Venn diagram with CNS compartmentalization. Comparison between the CSF proteome of combined normal subjects and acute Lyme disease patients (yellow circle) with previously reported plasma proteome (red circle) and brain postsynaptic density proteome (blue circle).

Pathway analysis for all proteins identified in the pooled CSF samples (employing Ingenuity Pathway Analysis, www.ingenuity.com) led to the identification of enriched canonical signaling associated with acute phase signaling response, complement cascade, coagulation, and both intrinsic and extrinsic prothrombin activation pathways (Supplementary Table S2), consistent with a pro-inflammatory response. Analysis of enrichment of protein function identified in only one of the two pooled samples (disease or control) or common to both was performed (Figure 1). Notable was the presence of 116 proteins (29% of the unique proteins) associated with cell death for the Lyme patients; this functional category was not enriched in the proteins uniquely identified in the control sample or in the proteins common to both pooled samples. These results are consistent with previous reports showing that Borrelia induces inflammatory processes resulting in apoptosis of neuronal cells 19, 20.

Analysis of pooled CSF samples for bacterial proteins

In addition to searching for peptides derived from human proteins, the LC-MS/MS data sets were searched for peptides derived from Borrelia. We were unable to detect any peptides from B. burgdorferi.

Determination of detection limit of bacterial peptides

We spiked a range of B. burgdorferi (104, 105, 106, and 107 organisms per mL of CSF) into control CSF to determine our nominal level of detection for bacterial proteins in unfractionated CSF. We detected bacterial derived proteins, such as the antigenic outer surface lipoproteins OspA and OspB among others, in CSF spiked with 105 or greater Bb organisms per mL.
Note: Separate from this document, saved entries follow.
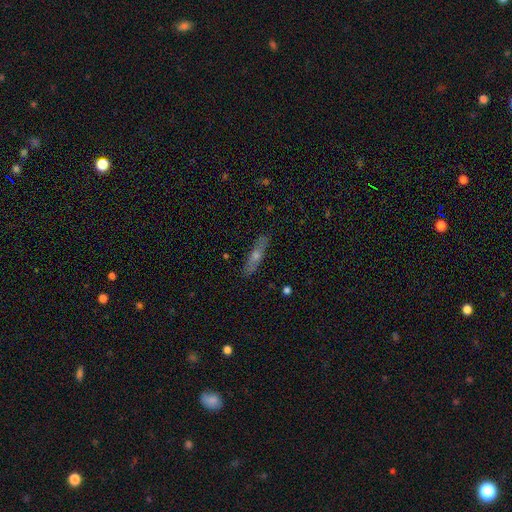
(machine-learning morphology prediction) type=featured or disk (53%); edge-on=yes (83%); merging=none (87%).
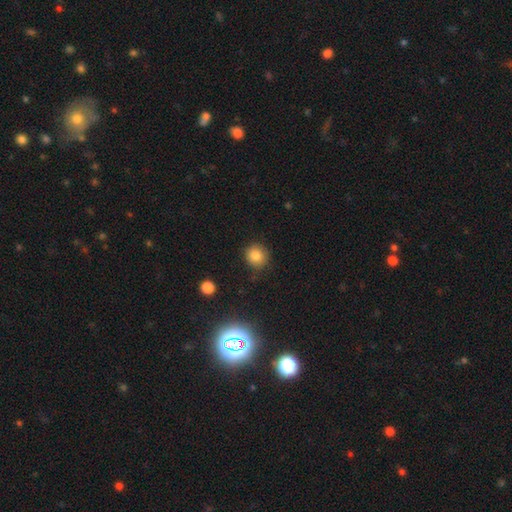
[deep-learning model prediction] Overall: smooth (83%). How rounded: round (88%). Merging: none (85%).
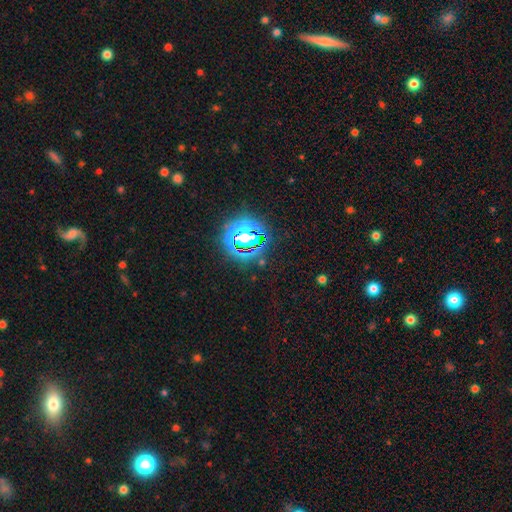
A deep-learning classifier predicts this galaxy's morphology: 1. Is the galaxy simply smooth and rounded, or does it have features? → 82% star or artifact, 11% smooth, 7% featured or disk.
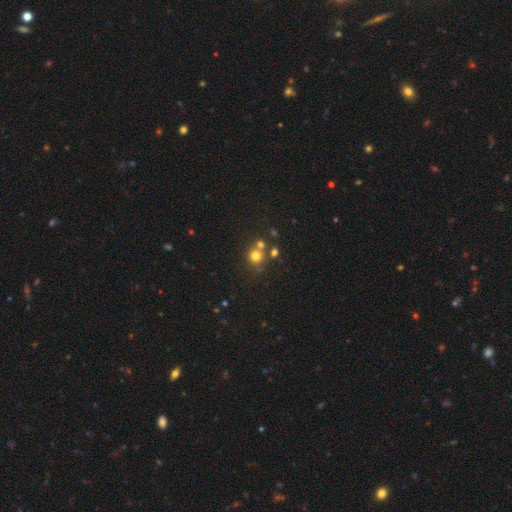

Analysis of non-fractionated individual CSF samples

Analysis of non-fractionated CSF from a second set of individual Lyme patient samples and control subjects employing a label-free quantitative MS-based approach 21 was performed. Analysis of CSF from 26 Lyme patients and 7 control subjects resulted in the identification of 247 unique proteins (2 or more peptides identified for all proteins) across all samples (Supplementary Table S3).

Comparison of quantified protein abundances between Lyme patient and control samples employing a one way analysis of variance (ANOVA) resulted in 108 proteins being identified as significantly different in abundance (p ≤0.05), where 48 were decreased and 60 increased in Lyme compared to control samples (Figure 4A). Unsupervised hierarchical clustering of the 108 proteins revealed that there were identifiable disease-associated differences in the CSF proteome that allowed for the partial separation of disease and control samples (Figure 4B). Samples organized into two main clusters, one cluster being composed of patients (right, cluster 1) and the second cluster (left, cluster 2) being a mixture of negative control samples and 7 patient samples. Annotation of the protein-tissue expression profile, employing Ensembl-Biomart (www.ensembl.org/biomart), was performed (Supplementary Table S4 and Figure 2). The greatest numbers of significantly different proteins (20/31 annotated proteins) were annotated as being expressed in the superior cervical ganglion and trigeminal ganglion. Additionally, eleven proteins (gene symbols – CD59, CNTN1,CSF1, FBLN1, FCGBP,HRG, LYNX1, NCAM1, NEGR1, PZP, THY1) expressed in the dorsal root ganglion differed in abundance in Lyme patient CSF samples. These findings were consistent with a previous report of dorsal root ganglion inflammatory lesions in non-human primate studies of neuroborreliosis 20. Network analysis of proteins that were found to be significantly different by ANOVA (p ≤ 0.05) in abundance between Lyme patient samples and control subjects and known functional and disease related activities, shown in Figure 5, highlights the quantitative differences identified in the CSF proteome. Notably, there is a reduction in the amyloid precursor protein (gene symbol, APP) in patient samples and this protein is at a highly connected node, participating as a member of a large subset of proteins that have altered abundance levels in diseased versus control state (Figure 5). Many of the proteins that displayed differential abundance are associated with neurological disorders.

Figure 4.

Figure 4

Analysis of individual patient samples led to the quantification of 247 proteins. An analysis of variance of the protein abundances revealed 108 proteins as being differentially abundant (p value < 0.05) (A) where 60 were increased and 48 were decreased in abundance relative to control. Unsupervised cluster analysis of the subject samples shows that the quantified protein abundances (rows in matrix) allowed for partial segregation of patient and control samples (columns) (B).

Figure 5.

Figure 5

Network analysis of proteins found to be significantly altered in abundance in the CSF proteome by ANOVA (p value <0.05) following analysis of individual subject samples. Network analysis was performed employing ingenuity pathway tools (www.ingenuity.com) on proteins that were annotated in the Ingenuity database (101 of the 108 proteins). Illustrated are proteins, colored by ratio (Lyme/Control) of average protein abundances, with known functional and disease associated relationships that differed in abundance levels in the CSF.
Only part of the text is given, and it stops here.